Лариса Бабиенко - Как живется вам без СССР?
— Плачут по тебе просторы родины чудесной, передовик ты подпольных дел, — выкрикивал тракторист. — Тебе нужно туда, где Колыма строго движется по меридиану, где есть кварц, где есть золото…
Пригрозив суровой расправой Севера, Петя поник, смолк на минуту, и этой минутой тут же воспользовался Чепишко.
— Ты, кажется, искал на бутылку?
— Ну и хитрец, — тут же встрепенулся Петя, — хитрец, — задумчиво покачал головой он. Другого открытия так и не сделал, от мелочи не отказался, однако изрек: — Жуликоватый же ты парень…
Что завхоз, скорый на всякие проделки, ловок по части морской бухгалтерии, это знали все. Мало того, районная газетенка то и дело вскрикивала, что Чепишко плут, махинатор, к тому же не исправляется, а он отчего-то после этих всенародных громких обличений и не думал исправляться.
«К чему исправляться Чепишко? — тоже с юморком думала продавщица, — плохо ли ему жизнь куражить? Финский гарнитур — пожалуйста, и Черное море будто к его избе пододвинуто, каждый год ныряет в него…».
— Сигареты и бутылку, — небрежно кидает деньги на прилавок завхоз, а на продавщицу и не взглядывает. К чему? Плотица и есть плотица. Будь она, по меньшей мере, дефицитным шнеком, тут бы и схватил, тут бы и потянулся. Коль была бы от этого польза. Марья же для него — как полынь у дороги: кивает, да, главное, не мешает. И не думает меняться Чепишко, пусть хоть десять лет в рубрике «от всей души» жалеет его газета.
В магазине опять тишина. Марья кидает на счетах, сколько кримплену, ситца и макарон продала, да не выходит что-то нынче с работой, опять отвлекает ее какой-то шум на улице.
— Панкина! — придвинувшись к окну, ахает она, понимая, что сейчас небу будет жарко. — К кому же это она на этот раз?
Вдоль улицы уже летели грозные бабьи ругательства, первостатейной марки, из тех, что как кувалдой крушат соперницу:
— Ах ты, ночной майор, — кричала на всю деревню Катя. — Видите ли, главная барышня Советского Союза! — посмеивалась она и через минуту уже угрожала: — Выходи, каледа-маледа, говорить будем!
Продавщица смеется: ишь, ругается, в огородах замерли даже блудные кабачки.

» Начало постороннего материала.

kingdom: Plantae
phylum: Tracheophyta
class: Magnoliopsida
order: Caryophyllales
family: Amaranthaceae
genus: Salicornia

Катю Панкину, как и Чепишко, тоже в районе знал каждый, мало того, наизусть скандировали все ее реплики, обороты, короче, всю ее огнестремительную бабью артиллерию.
— Ты ж Афоня, сволочь, Афоня! — ругалась как-то у ворот со своим мужем Катя, да так заразительно, что бабы мгновенно подхватили, и шутя, конечно, бранили также теперь и своих мужиков.

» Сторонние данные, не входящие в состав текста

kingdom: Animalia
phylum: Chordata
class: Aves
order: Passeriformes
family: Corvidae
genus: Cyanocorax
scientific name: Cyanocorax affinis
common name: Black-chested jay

— У, пьяная коза! — добавляла Катя, кидаясь на очередную подозреваемую, и на второй день улица вторила ей тем же.
— Свое что-нибудь придумайте, свое, — подтрунивали теперь над бабами мужики, но кто мог переплюнуть Катю в создании словесных картин, в создании необыкновенных житейских ситуаций? Впрочем, как и ее мужа Федю…
Вот зарезали в доме кабанчика. Может ли Федя позволить жене ехать в район, часами стоять средь мух у прилавка?

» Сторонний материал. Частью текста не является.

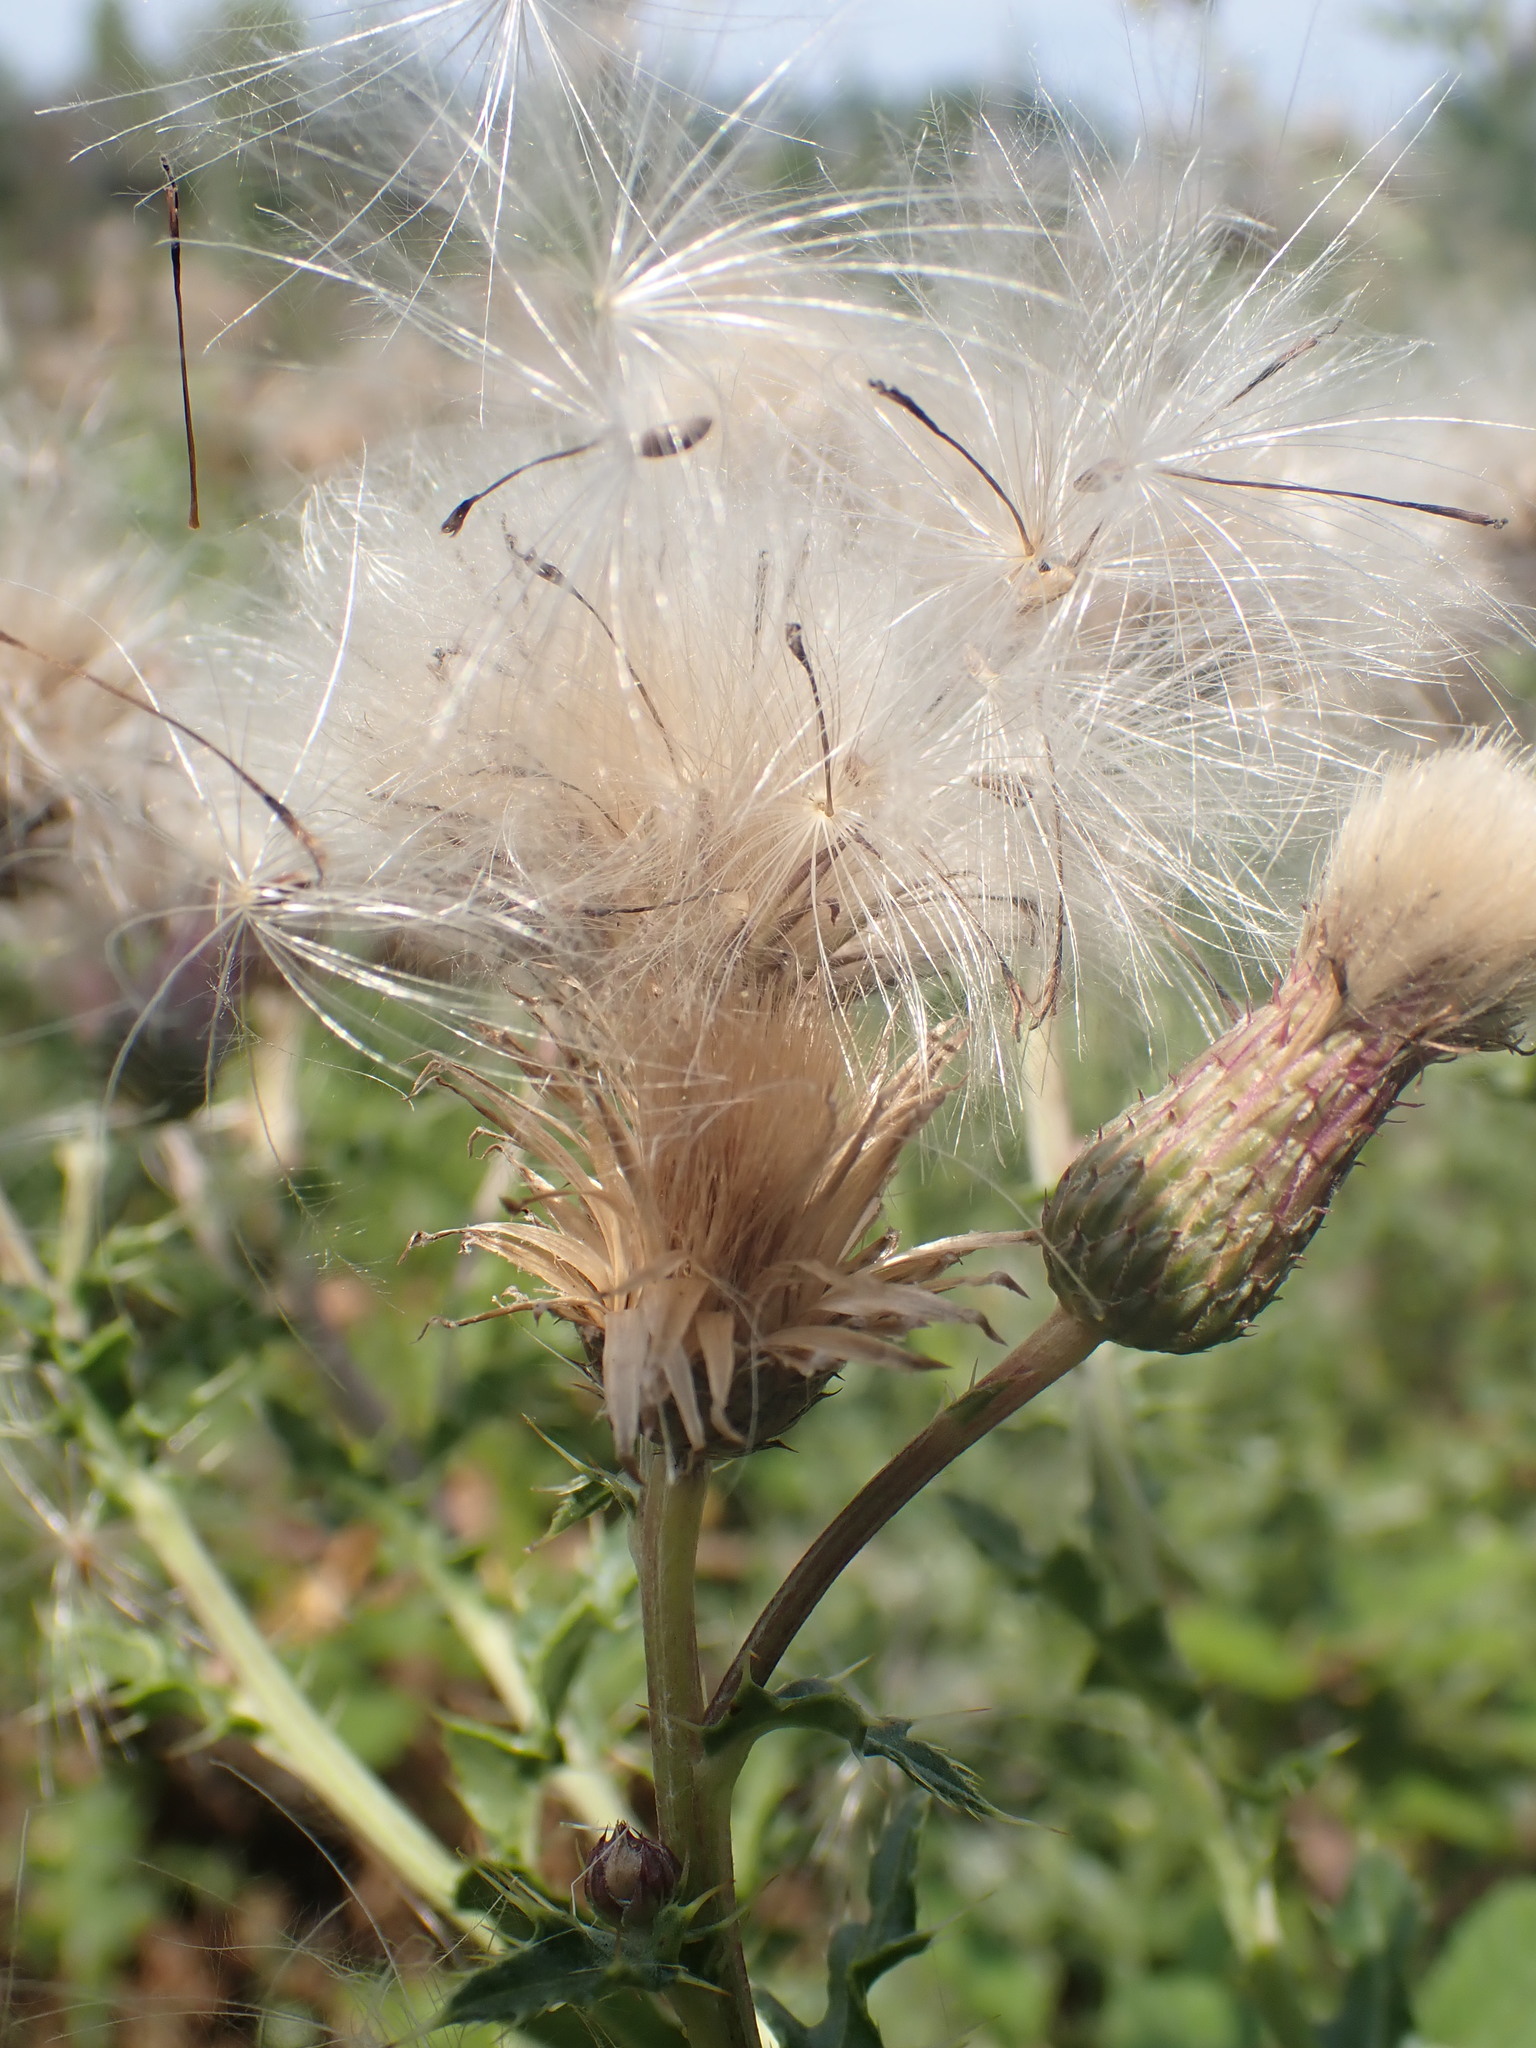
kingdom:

— Лучше дома за детьми приглядывай, — ласково гладит он ее по плечу, — я завтра к вечеру вернусь. Уже с деньгами.
А самого нет неделю, две… Катя уже всей деревне жалуется, что сосед Ефимов в войну сумел из фашистского плена, аж из Германии вернуться, Панкин же в тридцати километрах от дома пропал, ни письма, ни телеграммы. Что за пленение в этом райцентре?
— Слышу как-то к полуночи развратный стук в окно, — задыхаясь от гнева, на другой день рассказывает бабам Панкина. — Открываю… Федя!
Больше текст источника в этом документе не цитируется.